In Katrina’s Wake

New Orleans Under WaterWhat has two years and $114 billion in government largesse brought to the region affected by Hurricane Katrina?

  • 13,000 Mississippi families are still living in FEMA trailers, down from 48,000 a year ago. Governor Haley Barbour expects them to be all out of temporary housing by this time next year.
  • Better days are ahead” George Bush said as he spoke to a gathering in New Orleans’ Lower 9th Ward. But grants are contentious, and money is being tied up in Congressional, Administrative and State battles. The President had plenty of words but not a lot to show for it. Those who heard the speech must have been wondering if the President was referring to New Orleans, or to Iraq, when he made that comment.
  • The Port of New Orleans and tourism, the two largest revenue-generation sources for the area, have almost completely recovered to pre-Katrina levels.
  • On the downside, New Orleans’ homicide rate of 70 per 100,000 is the highest in the country, and fully one-third of the population has not and cannot yet return.

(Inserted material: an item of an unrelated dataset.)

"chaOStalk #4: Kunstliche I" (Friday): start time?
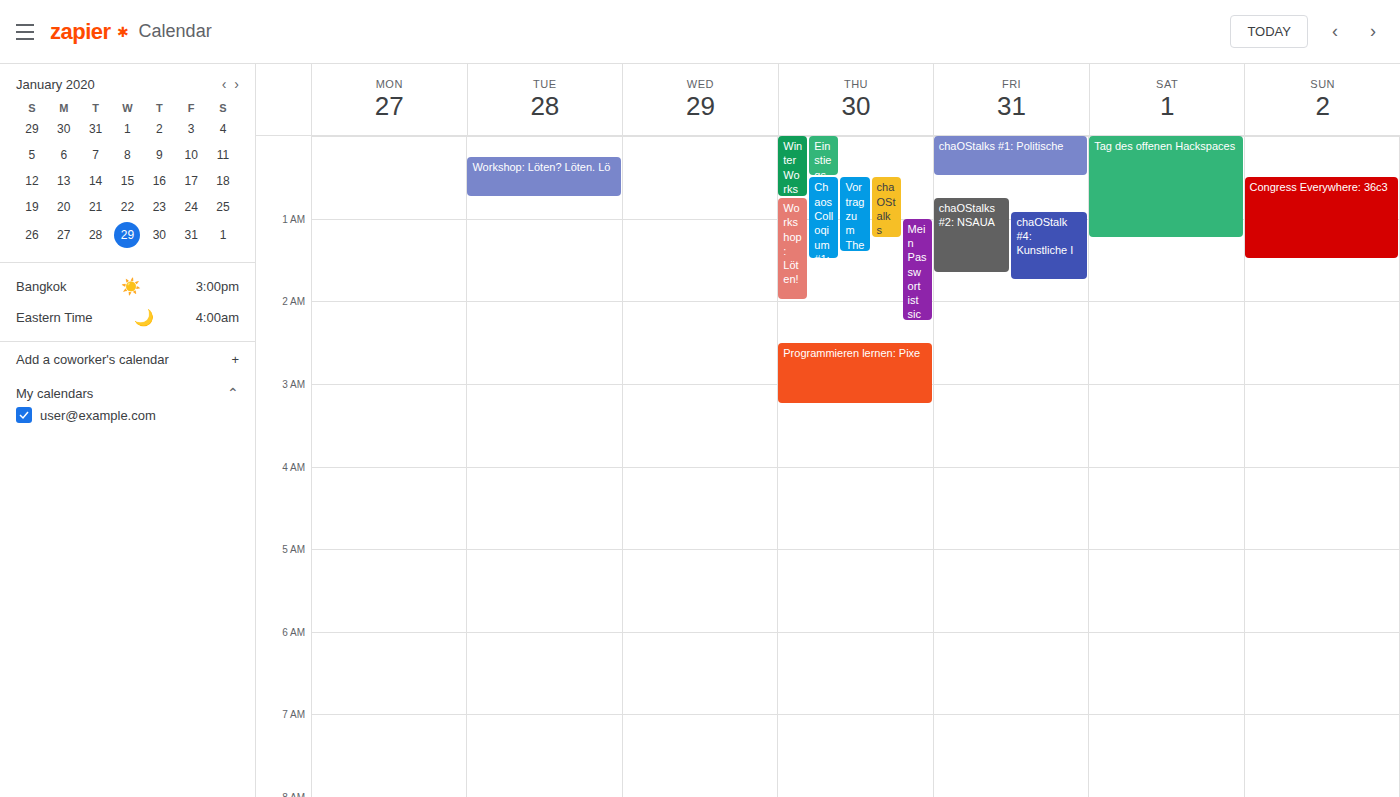
12:55 AM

This recovery has taken too long, not only because of Government bureaucracy and mismanagement but because it probably shouldn’t have occurred to the extent that it is occurring. There are a number of issues that will remain unresolved, with disastrous consequences, and I for one think that it is unquestionably foolish to re-create the city as it was:

  • New Orleans is already 8 feet below sea level and continues to sink another inch every three years. The Lower 9th Ward is 11 feet below sea level.
  • The levees have not and probably cannot be built to withstand a category 5 hurricane within either a reasonable time frame or a reasonable budget. (2006 estimates were $32 billion. Only $7.6 billion has been authorized with virtually none of it allocated, and completion estimates take the rebuilding phase out to 2015). It only takes one weak spot in the miles of levees to re-inundate New Orleans again.
  • No housing regulations have been established to force homeowners to elevate their homes above sea level.
  • An unintended consequence of the Old River Control Structure, which is the only thing holding the Mississippi River from completely diverting to its natural ocean course (the Atchafalaya River), is that Mississippi River sediment settles within the river bed, continuously raising the river’s elevation above and through New Orleans. Already a billion-dollar structure, the Old River Control Structure is costly and growing more difficult to maintain as the elevation differences between the Mississippi and the Atchafalaya increase.

The insurance companies who refuse to provide flood insurance to New Orleans residents are an indicator of how unwise we are to throw so much good money after bad. It was a dreadful decision to rebuild any part of The Big Easy that’s below sea level.